BEGIN Excerpted passage
License to keel

Perhaps it’s none of my business, but I have a couple of little questions on the new policy of the Bangko Sentral, or the BSP, regarding bank branches.

Reports said the BSP already threw away its policy that restricted banks from opening new branches. Yes, finally, the BSP just allowed banks to put up as many branches as they want, provided of course they have the capital for those. In short, the banks must be able to afford having those branches.

For the past 20 or so years, the country’s biggest banks, which incidentally are the members of the influential Bankers Association of the Philippines, or the BAP, lobbied for the lifting of the BSP ban on new bank branches.

Here is one little question that is none of my business: How much does the BSP charge the banks for a license to open a branch? One figure making the rounds in business is something like P20 million per branch. Which leads me to the next little question: Is the so-called liberalization another money-making venture of the central bank?

Actually, the new policy signals a change in the strategy of the BSP. Reports said that the BSP even conducted a survey and found out that more than 80 percent of the entire population of this country did not have bank accounts. That should translate to more than 70 million people who do not deal with banks in any way. Surely more than 40 million of those are the economic class classified as “poor,” and they have no need for bank services, even if they live outside the bank branches in makeshift homes made of discarded carton boxes.

Let us say that only 10 million to 20 million of that “unbanked” portion of the population have the means, plus the need, for banking services. The banks thus must be foregoing billions of pesos worth of business. To make banking services available to those millions of people, the BSP seems to be encouraging banks to put up more branches, preferably in the provinces.
END Excerpted passage
BEGIN Extracted data
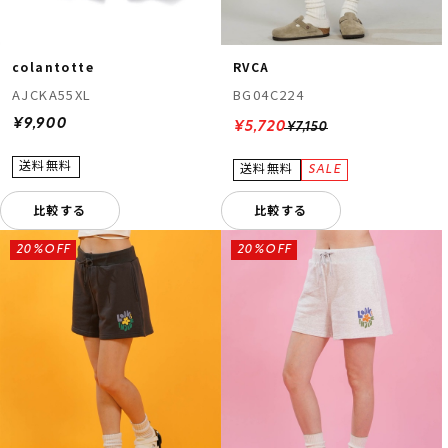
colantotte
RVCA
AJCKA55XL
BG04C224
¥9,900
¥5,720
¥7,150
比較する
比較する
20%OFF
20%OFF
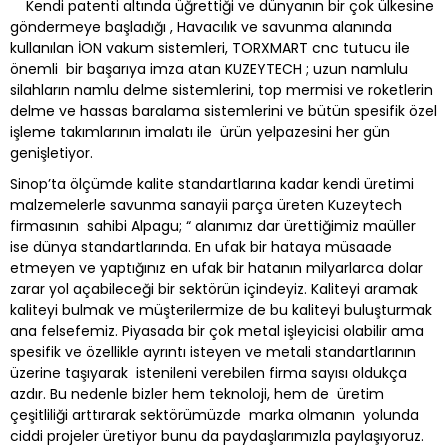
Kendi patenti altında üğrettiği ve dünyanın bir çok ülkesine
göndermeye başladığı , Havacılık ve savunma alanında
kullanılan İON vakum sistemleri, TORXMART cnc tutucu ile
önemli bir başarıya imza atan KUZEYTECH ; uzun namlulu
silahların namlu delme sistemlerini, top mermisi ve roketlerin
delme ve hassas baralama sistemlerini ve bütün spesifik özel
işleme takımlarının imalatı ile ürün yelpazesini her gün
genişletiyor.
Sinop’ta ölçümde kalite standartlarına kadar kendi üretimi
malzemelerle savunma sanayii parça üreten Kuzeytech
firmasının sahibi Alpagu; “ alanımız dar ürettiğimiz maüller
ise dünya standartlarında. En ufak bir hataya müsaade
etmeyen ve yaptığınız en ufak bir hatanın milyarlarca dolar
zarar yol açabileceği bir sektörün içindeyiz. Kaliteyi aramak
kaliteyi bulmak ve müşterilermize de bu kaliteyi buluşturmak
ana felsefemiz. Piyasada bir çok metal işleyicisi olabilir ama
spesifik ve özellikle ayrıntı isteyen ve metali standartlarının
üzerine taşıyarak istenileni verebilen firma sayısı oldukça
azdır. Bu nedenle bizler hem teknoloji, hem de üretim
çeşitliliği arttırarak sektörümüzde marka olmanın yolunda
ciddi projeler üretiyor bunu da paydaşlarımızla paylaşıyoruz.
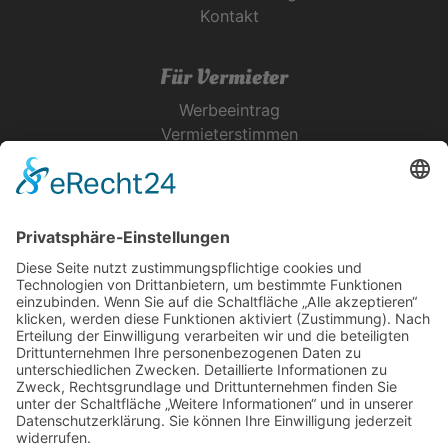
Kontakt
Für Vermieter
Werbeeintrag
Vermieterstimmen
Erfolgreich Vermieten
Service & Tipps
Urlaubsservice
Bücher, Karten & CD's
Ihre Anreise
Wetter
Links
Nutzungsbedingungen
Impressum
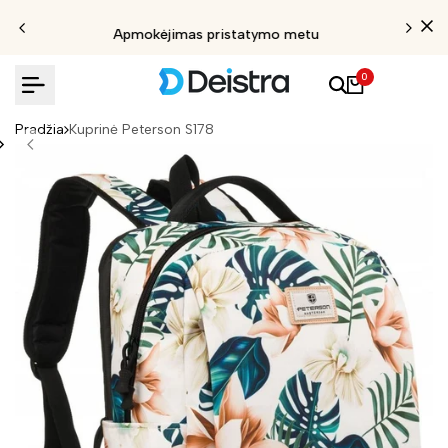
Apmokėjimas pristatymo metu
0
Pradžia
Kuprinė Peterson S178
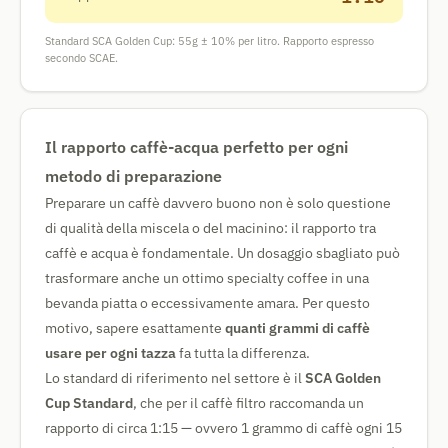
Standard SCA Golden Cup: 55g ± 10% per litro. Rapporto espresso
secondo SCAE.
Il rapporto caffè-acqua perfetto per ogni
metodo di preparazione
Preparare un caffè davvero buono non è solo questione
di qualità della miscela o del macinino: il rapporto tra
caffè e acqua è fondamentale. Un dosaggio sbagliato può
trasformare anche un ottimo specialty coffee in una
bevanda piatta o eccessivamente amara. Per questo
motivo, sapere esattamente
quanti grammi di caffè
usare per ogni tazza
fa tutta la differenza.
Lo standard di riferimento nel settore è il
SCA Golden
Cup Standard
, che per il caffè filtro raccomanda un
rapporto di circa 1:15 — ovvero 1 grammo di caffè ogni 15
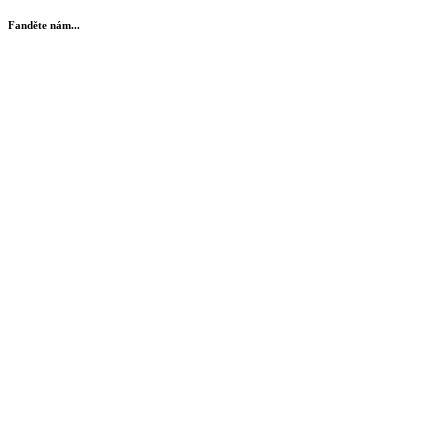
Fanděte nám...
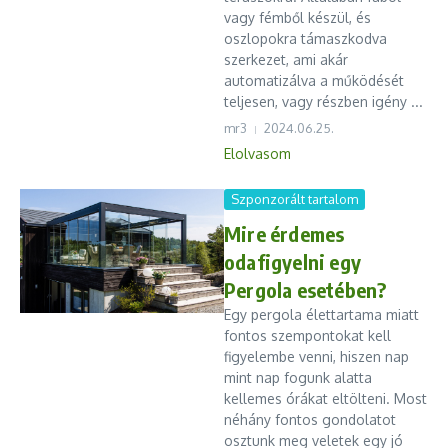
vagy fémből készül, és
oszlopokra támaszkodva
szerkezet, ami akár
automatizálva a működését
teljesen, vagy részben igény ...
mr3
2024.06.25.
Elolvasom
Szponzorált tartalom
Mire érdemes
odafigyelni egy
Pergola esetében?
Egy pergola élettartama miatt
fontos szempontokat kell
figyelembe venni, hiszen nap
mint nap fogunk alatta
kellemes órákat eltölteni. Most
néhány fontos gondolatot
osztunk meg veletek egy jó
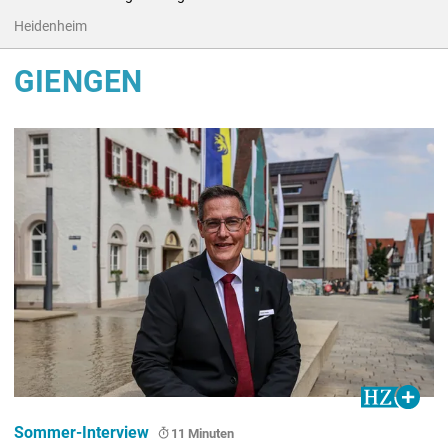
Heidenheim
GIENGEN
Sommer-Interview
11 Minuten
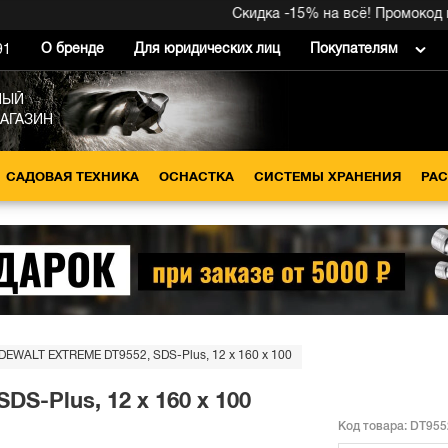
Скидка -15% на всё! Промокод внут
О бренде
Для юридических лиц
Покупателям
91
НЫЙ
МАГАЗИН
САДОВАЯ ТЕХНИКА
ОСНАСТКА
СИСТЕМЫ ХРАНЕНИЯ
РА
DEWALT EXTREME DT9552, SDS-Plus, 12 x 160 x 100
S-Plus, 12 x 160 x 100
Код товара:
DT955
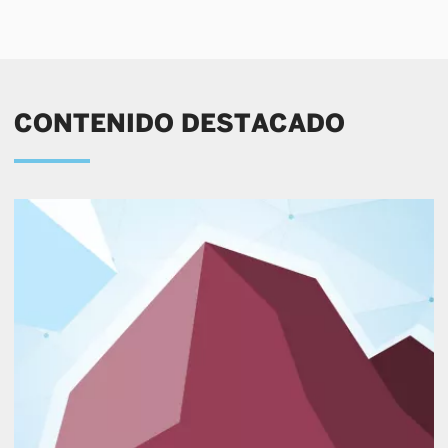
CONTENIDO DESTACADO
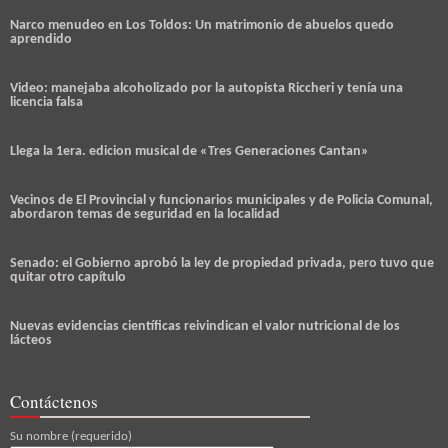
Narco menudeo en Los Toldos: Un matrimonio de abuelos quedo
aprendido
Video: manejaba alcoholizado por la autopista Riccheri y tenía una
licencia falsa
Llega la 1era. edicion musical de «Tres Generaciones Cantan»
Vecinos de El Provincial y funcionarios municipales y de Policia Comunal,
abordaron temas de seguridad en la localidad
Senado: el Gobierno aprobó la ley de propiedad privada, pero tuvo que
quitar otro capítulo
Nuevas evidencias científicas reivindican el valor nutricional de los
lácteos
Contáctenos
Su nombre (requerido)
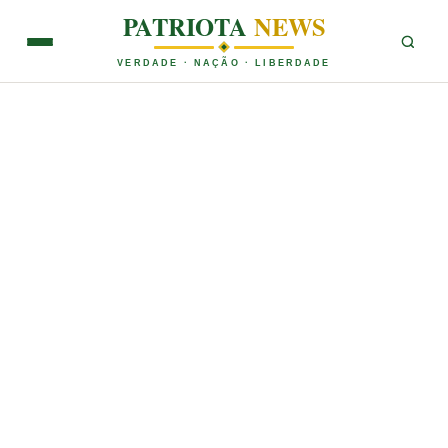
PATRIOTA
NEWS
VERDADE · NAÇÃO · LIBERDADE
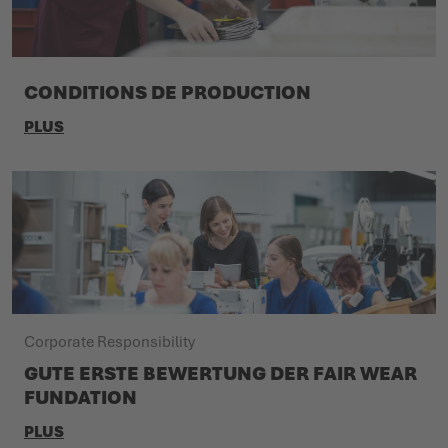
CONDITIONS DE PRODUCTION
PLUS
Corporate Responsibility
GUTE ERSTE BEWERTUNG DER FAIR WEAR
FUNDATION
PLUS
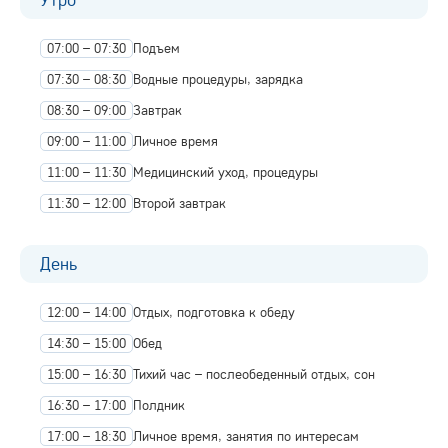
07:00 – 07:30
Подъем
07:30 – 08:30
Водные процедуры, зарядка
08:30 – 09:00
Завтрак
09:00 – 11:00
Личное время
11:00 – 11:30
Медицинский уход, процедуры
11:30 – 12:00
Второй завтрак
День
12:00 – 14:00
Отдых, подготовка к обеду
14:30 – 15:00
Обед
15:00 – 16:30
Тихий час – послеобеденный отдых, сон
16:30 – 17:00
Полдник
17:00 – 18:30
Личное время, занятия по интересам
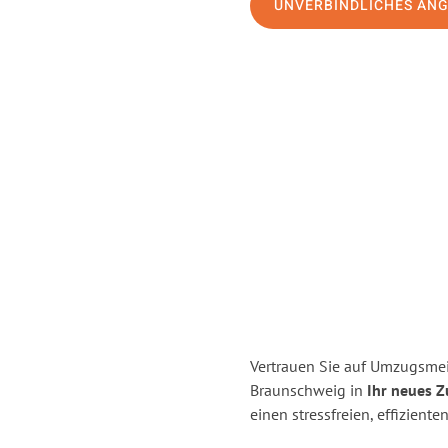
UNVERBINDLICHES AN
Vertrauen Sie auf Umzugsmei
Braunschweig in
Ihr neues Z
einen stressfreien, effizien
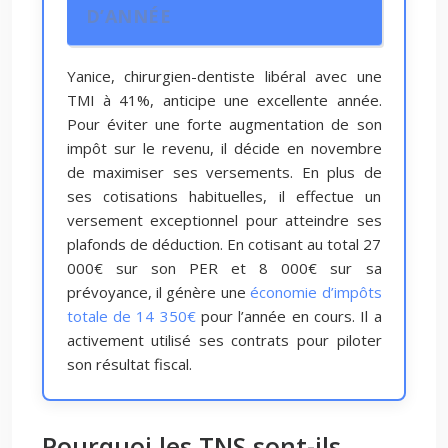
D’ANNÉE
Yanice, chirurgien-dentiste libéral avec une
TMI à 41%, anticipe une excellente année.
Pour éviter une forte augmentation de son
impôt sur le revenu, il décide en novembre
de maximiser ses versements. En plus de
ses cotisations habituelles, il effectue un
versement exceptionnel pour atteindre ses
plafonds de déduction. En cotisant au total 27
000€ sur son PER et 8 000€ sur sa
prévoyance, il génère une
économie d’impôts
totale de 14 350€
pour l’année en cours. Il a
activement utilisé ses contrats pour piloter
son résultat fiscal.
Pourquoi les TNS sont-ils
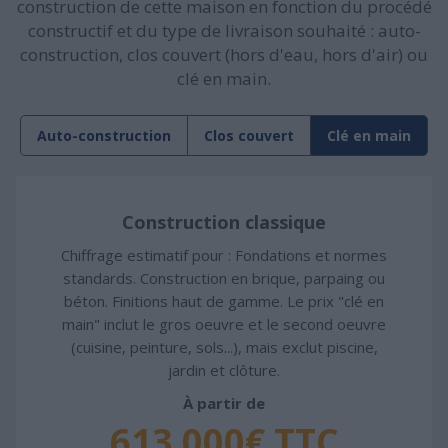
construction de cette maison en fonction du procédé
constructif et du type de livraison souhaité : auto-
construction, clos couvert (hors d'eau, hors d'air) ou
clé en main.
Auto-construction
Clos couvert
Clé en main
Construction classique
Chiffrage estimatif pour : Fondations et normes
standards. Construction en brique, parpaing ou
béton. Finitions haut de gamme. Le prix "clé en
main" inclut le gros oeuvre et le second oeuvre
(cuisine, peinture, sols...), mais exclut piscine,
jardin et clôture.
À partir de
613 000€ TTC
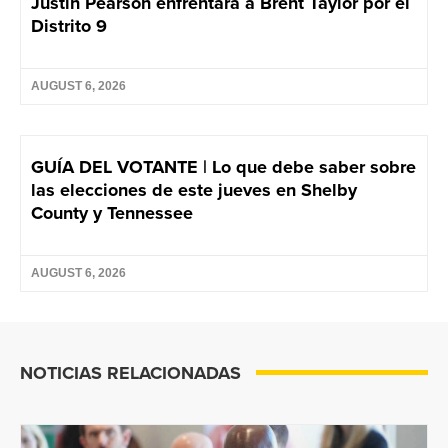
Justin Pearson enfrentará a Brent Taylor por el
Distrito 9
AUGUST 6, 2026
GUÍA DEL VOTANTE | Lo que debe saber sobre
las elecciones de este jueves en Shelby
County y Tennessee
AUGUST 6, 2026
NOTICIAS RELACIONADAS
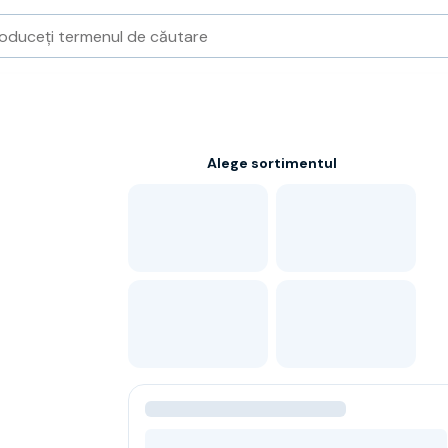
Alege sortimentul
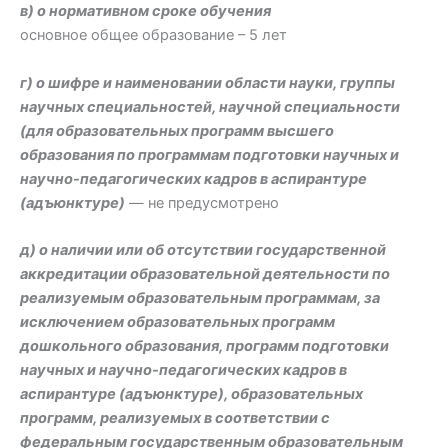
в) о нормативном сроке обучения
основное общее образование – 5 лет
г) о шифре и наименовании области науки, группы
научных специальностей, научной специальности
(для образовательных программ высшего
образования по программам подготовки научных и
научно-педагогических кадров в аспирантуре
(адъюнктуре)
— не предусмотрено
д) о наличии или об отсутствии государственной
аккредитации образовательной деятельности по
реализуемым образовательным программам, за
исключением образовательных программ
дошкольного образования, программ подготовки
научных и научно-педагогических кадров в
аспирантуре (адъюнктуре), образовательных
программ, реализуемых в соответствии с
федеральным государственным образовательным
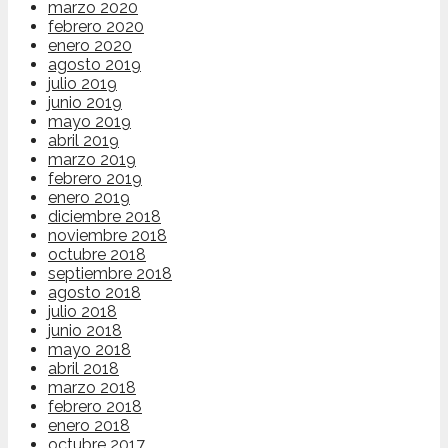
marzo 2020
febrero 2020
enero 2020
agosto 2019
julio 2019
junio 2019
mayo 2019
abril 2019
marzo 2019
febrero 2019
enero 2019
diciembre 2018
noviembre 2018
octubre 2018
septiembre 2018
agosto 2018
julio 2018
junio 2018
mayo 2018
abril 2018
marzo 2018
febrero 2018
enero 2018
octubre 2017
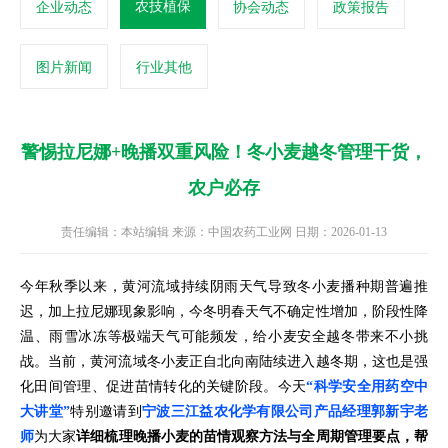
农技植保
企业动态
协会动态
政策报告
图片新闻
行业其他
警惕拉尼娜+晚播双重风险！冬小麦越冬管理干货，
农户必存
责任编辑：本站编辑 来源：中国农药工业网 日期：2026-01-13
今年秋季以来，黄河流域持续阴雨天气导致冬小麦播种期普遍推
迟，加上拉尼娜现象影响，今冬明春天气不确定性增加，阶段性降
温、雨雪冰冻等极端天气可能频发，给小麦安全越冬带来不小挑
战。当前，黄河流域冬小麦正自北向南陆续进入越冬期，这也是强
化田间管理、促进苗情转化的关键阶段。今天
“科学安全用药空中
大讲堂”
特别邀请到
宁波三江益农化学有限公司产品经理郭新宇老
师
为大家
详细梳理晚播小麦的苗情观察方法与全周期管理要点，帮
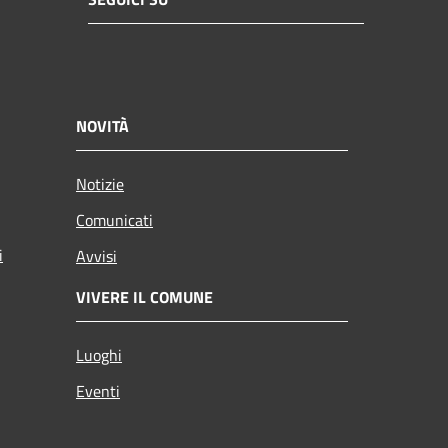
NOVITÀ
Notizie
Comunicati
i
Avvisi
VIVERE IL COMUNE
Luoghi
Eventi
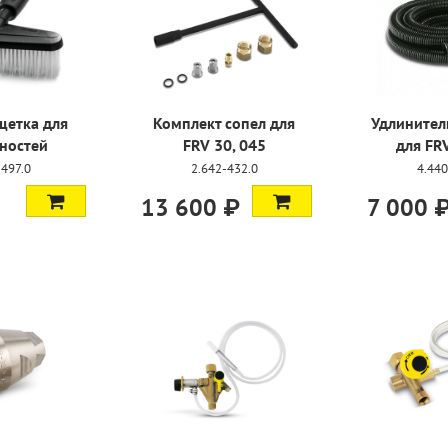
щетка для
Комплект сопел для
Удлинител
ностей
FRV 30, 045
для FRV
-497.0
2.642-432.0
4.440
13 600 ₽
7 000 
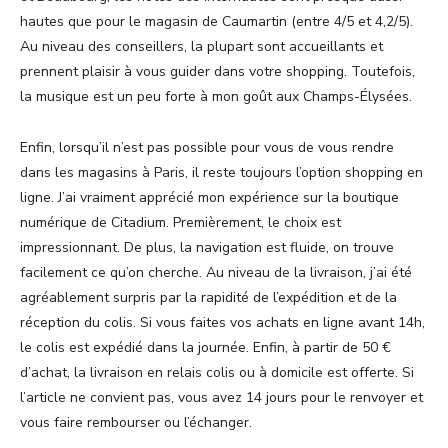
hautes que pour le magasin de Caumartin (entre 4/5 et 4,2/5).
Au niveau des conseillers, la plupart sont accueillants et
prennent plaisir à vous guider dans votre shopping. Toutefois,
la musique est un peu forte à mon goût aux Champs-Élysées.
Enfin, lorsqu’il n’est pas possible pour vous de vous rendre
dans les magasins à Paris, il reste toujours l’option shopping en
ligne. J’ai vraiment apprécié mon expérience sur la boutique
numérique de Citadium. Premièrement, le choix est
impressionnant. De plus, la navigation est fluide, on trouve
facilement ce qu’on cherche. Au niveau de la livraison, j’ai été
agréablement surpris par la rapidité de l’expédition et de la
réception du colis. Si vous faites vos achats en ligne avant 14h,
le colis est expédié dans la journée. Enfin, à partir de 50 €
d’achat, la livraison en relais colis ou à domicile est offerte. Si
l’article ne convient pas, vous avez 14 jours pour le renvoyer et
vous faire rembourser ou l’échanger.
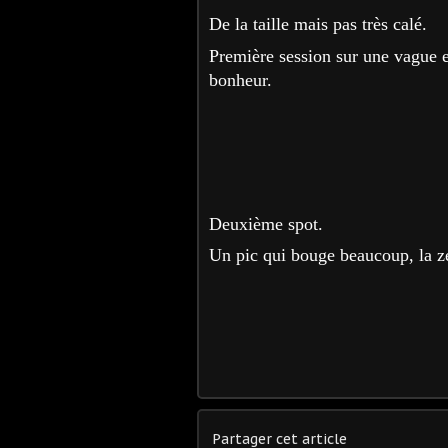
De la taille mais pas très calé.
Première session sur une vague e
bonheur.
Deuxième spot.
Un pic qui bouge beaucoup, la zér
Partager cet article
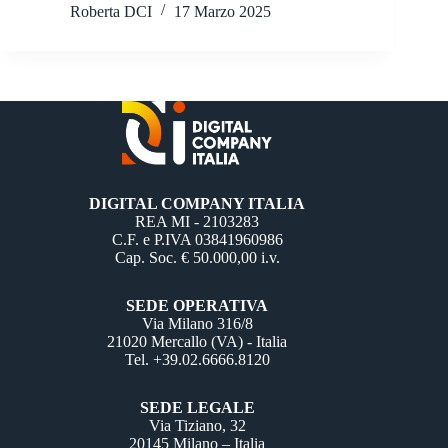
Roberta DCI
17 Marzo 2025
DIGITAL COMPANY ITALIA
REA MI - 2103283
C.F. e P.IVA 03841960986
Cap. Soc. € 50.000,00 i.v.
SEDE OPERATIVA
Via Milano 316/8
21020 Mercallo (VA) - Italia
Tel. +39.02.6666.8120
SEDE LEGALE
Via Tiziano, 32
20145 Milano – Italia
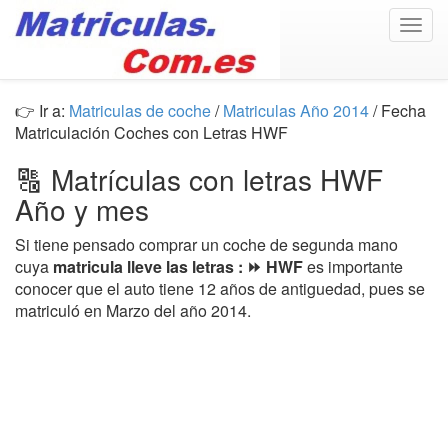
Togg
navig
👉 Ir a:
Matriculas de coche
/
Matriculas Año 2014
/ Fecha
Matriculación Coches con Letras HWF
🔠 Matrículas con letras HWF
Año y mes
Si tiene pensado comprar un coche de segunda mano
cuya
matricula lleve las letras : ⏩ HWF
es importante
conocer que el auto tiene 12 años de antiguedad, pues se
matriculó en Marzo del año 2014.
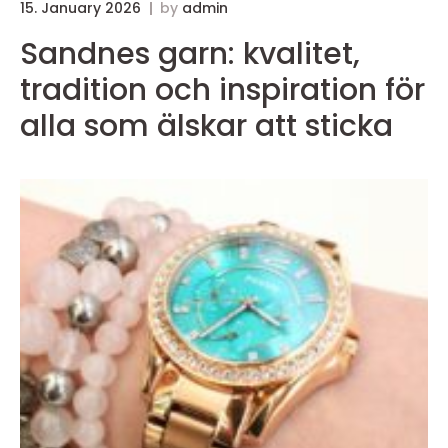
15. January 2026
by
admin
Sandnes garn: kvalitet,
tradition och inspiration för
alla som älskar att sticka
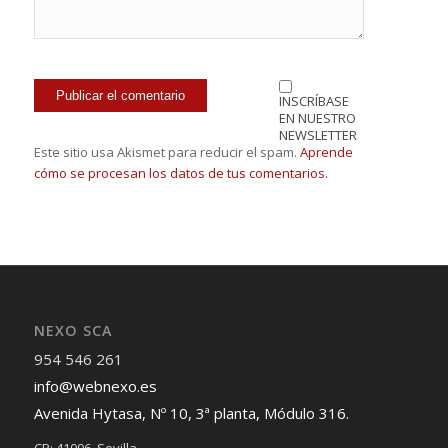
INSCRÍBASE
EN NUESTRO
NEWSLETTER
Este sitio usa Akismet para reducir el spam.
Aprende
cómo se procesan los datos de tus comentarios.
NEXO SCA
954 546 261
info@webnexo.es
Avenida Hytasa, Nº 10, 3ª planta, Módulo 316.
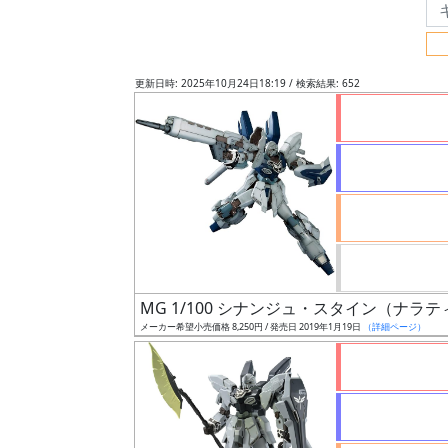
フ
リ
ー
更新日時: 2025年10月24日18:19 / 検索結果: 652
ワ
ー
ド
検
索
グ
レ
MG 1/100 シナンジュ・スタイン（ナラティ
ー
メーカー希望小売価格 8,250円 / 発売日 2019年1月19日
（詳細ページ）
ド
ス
END Extracted data
▶ [Study questions]:
1. In the saved data entries, reproduce verbatim the lines starting at the one containing "Скидка -15% на всё! Промокод внут" and ending at the one containing "CONTENIDO DESTACADO", both included, leaving out the pictures.
2. Continue the column on the central bank's new bank-branch policy from its final sentence.
The column and the saved data entries are independent materials.

▶ [Responses for each task]:
1.
Скидка -15% на всё! Промокод внут
О бренде
Для юридических лиц
Покупателям
91
НЫЙ
МАГАЗИН
САДОВАЯ ТЕХНИКА
ОСНАСТКА
СИСТЕМЫ ХРАНЕНИЯ
РА
DEWALT EXTREME DT9552, SDS-Plus, 12 x 160 x 100
S-Plus, 12 x 160 x 100
Код товара:
DT955
CONTENIDO DESTACADO

2.
In the past few years, after all, the BSP has ordered the closure of numerous “rural banks,” which incidentally were really located at built-up areas that we could hardly call as “rural” at all. I remember that in just one week sometime in 2010, the BSP ordered the wholesale closure of 10 rural banks one after the other. Today perhaps the BSP wants the bigger banks, the commercial and the thrift banks, to fill up the vacuum left behind by those wayward rural banks.

And so by directing the banks to widen their coverage, a bigger portion of the population may be folded into the formal banking sector, as they have access to consumer and housing loans, for instance, instead of going to loan sharks.

In the past, the BSP restricted banks from opening new branches, believing that the country was “overbanked.” The central bank then believed that the situation was dangerous for the banking system. If the banks would spend a lot of depositors’ money on branches, there would just be too many of them in one place, so many that they would not be able to recover the cost of operating those branches. The thinking behind the restrictive policy really sounded like good economics at that time.

But underneath such a seemingly genuine concern for the welfare of the banks, and thus the depositing public, was a supposition that by telling the banks what was good for them, the central bank was also playing god. It was as if the banks were so stupid that they open up branches with abandon, unmindful of the effects on their profitability. In reality, before banks would open a single branch, their people conduct volumes of studies on its viability. For one single branch!

The result of the restrictive BSP policy, whether intentionally or not, was the wave of bank mergers in the past 20 years. To widen its market reach for expansion, a bank must acquire another bank, if only for the branch licenses. At that time the prevailing policy dictum in banking was that bigger should be better. I am not sure that such thinking is still the uncontested wisdom in banking, as we saw in the past years the collapse of the banking heavyweights in the United States and in Europe. The bigger they were, the harder they fell.

Here in the Philippines, we were lucky that the recent failures involved quite small banks such as Export Industry Bank (EIB), which used to be owned partly by the Indonesian conglomerate called Lippo, and by the group of Alfredo Yao, which owns Zest Air, the former Asian Spirit and the “Zesto” brand of drinks.

Word is also going around that an Indonesian company with investments here in the Philippines made the fatal mistake of depositing a huge amount with the EIB just the day before the closure. Word was that it amounted to $10 million. And the bank accepted the deposit, knowing fully well that it was about to go out of business?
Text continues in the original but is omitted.